Last year I submitted a request to the Attorney General’s Office under the Public Records Act seeking a copy of “All records showing that the reasonable accommodation process was placed on hold while I was on home assignment.” Over the next five months, the Attorney General’s Office repeatedly requested additional time to respond. The Attorney General's staff referred to the purported “intricacies” of my PRA request, and represented that personnel in the office were diligently engaged in efforts to locate responsive documents, if any. 

However, when they finally responded, Ms. LiaBraaten’s colleagues at the Attorney General’s Office were unable to identify a single responsive record. The State’s failure to locate any corroborating evidence comes as no surprise – it’s impossible to escape the conclusion that Ms. LiaBraaten manufactured her post-hoc rationalizations out of whole cloth, presumably for the purpose of deceiving the Office of Disciplinary Counsel about her co-workers’ misconduct. 

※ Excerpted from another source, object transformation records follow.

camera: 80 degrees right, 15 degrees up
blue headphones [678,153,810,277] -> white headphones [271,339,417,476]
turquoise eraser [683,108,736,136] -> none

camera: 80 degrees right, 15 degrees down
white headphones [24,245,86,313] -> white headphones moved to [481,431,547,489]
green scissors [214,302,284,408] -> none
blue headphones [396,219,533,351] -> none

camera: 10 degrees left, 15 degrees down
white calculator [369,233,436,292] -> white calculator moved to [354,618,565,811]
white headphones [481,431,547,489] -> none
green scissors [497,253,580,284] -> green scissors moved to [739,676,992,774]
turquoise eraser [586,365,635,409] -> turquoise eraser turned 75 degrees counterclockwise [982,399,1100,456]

As usual, last night after rehearsal with Vancouver Men’s Chorus I went out to the piano bar to listen to showtunes and sing along. It was the first anniversary of the weekly Showtunes Night at its current venue, so the crowd was large and in excellent voice. Several talented soloists took the mic – not me, obviously – and wowed the crowd. In the best performance I heard all night, one of the regulars sang “For Forever” from Dear Evan Hansen.

Like much of theater from Aristophanes through Shakespeare, the plot of Dear Evan Hansen centers on a misunderstanding. Evan is a high school social misfit. Conner, the older brother of Evan’s secret crush, is a troubled stoner. After Connor’s suicide, his parents erroneously leap to the conclusion that Evan and Connor had been close friends. For example, Connor was the only person at school who signed the cast on Evan’s broken arm. Connor’s distraught parents invite Evan over for dinner in hopes of making a connection to their son that they failed to achieve when he was alive. 

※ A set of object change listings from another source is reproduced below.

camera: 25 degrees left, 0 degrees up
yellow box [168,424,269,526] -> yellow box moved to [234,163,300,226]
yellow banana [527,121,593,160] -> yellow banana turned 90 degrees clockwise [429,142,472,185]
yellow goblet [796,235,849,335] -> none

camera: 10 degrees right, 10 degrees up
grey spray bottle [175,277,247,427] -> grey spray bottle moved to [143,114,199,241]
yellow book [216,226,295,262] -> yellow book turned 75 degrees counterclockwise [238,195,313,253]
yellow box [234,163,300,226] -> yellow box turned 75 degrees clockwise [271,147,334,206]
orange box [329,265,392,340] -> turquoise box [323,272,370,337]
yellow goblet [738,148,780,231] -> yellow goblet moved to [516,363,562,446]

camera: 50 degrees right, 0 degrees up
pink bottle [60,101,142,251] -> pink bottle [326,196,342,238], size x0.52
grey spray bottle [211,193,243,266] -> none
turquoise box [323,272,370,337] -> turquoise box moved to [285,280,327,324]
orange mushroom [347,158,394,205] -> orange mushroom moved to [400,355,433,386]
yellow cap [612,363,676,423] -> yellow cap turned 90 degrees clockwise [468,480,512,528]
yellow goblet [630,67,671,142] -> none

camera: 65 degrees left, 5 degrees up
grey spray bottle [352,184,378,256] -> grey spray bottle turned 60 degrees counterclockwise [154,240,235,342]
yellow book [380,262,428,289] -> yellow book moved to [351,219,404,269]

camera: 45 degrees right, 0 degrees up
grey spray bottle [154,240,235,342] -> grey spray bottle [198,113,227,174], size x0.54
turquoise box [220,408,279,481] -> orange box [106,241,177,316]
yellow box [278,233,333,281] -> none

“For Forever” is a lovely piece of music, and Patrick sang it exceptionally well last night. But for me it represents the worst moment in the play. Previously, Evan had responded to inquiries from Connor’s mother with vague nods that offered her some of the comfort she desperately needed. Then as Evan starts singing “For Forever,” he tells an elaborate story about breaking his arm while climbing a tree on an imagined idyllic roadtrip with his best bud Connor. The song’s fantasy also re-writes the reality that Evan actually broke his arm in a failed suicide attempt. 

Evan is human. He can’t resist confabulating his casual acquaintance with Connor into a deeply meaningful friendship. Sure enough, once the previously isolated Evan starts weaving this increasingly detailed story, it brings him the attention and community he’d never known before. Connor’s sister becomes Evan’s girlfriend.

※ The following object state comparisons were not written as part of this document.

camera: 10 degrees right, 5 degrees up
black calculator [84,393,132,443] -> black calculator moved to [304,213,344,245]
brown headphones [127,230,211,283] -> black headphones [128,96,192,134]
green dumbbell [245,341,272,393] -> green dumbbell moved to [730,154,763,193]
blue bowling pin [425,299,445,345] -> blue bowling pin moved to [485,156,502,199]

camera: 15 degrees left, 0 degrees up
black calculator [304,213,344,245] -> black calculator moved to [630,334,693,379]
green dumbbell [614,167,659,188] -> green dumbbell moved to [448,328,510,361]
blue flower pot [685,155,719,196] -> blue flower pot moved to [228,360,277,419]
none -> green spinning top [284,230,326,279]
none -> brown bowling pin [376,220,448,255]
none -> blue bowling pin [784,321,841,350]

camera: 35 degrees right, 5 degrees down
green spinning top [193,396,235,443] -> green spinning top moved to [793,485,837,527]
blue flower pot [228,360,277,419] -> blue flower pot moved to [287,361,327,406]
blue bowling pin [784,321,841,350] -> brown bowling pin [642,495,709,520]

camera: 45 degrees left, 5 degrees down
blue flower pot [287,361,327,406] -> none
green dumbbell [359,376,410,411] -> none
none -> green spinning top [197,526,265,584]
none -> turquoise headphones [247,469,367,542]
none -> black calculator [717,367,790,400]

By the end of the play it all unravels. Of course.

I’ve written in previous blog essays like "Lilies That Festerand "Some Days We Are All Less Smart" about how lawyers can easily enter into an unhealthy relationship with the truth. As I wrote last year about Ms. LiaBraaten herself in "7-Eleven Law School is accredited!,"

Being a lawyer is a moral hazard. There's always a tension between our duty of “vigorous advocacy” on behalf of the client, and our duty of “candor to the tribunal.” Everyone recognizes there can be grey areas. But not as much grey as some lawyers delude themselves into seeing.

I’m a big believer in second chances. (And third chances, and fourth chances, and….) Over the last year I repeatedly urged Ms. LiaBraaten to correct the false statements in her submission to the bar association. However, like her colleagues at the Attorney General’s Office, Ms. LiaBraaten refuses to acknowledge even the possibility of wrongdoing by anyone who has ever worked for the State, other than me. 

Washington Rule of Professional Conduct 8.1(a) provides that a lawyer shall not “knowingly make a false statement of material fact” in connection with any “disciplinary matter involving a legal practitioner.” On February 11, 2020, I filed a complaint with the Washington State Bar Association regarding Ms. LiaBraaten’s misconduct.

When does your version of events stop being storytelling, and become a plain old lie?  When you know it’s not true, but you keep telling same old story anyway.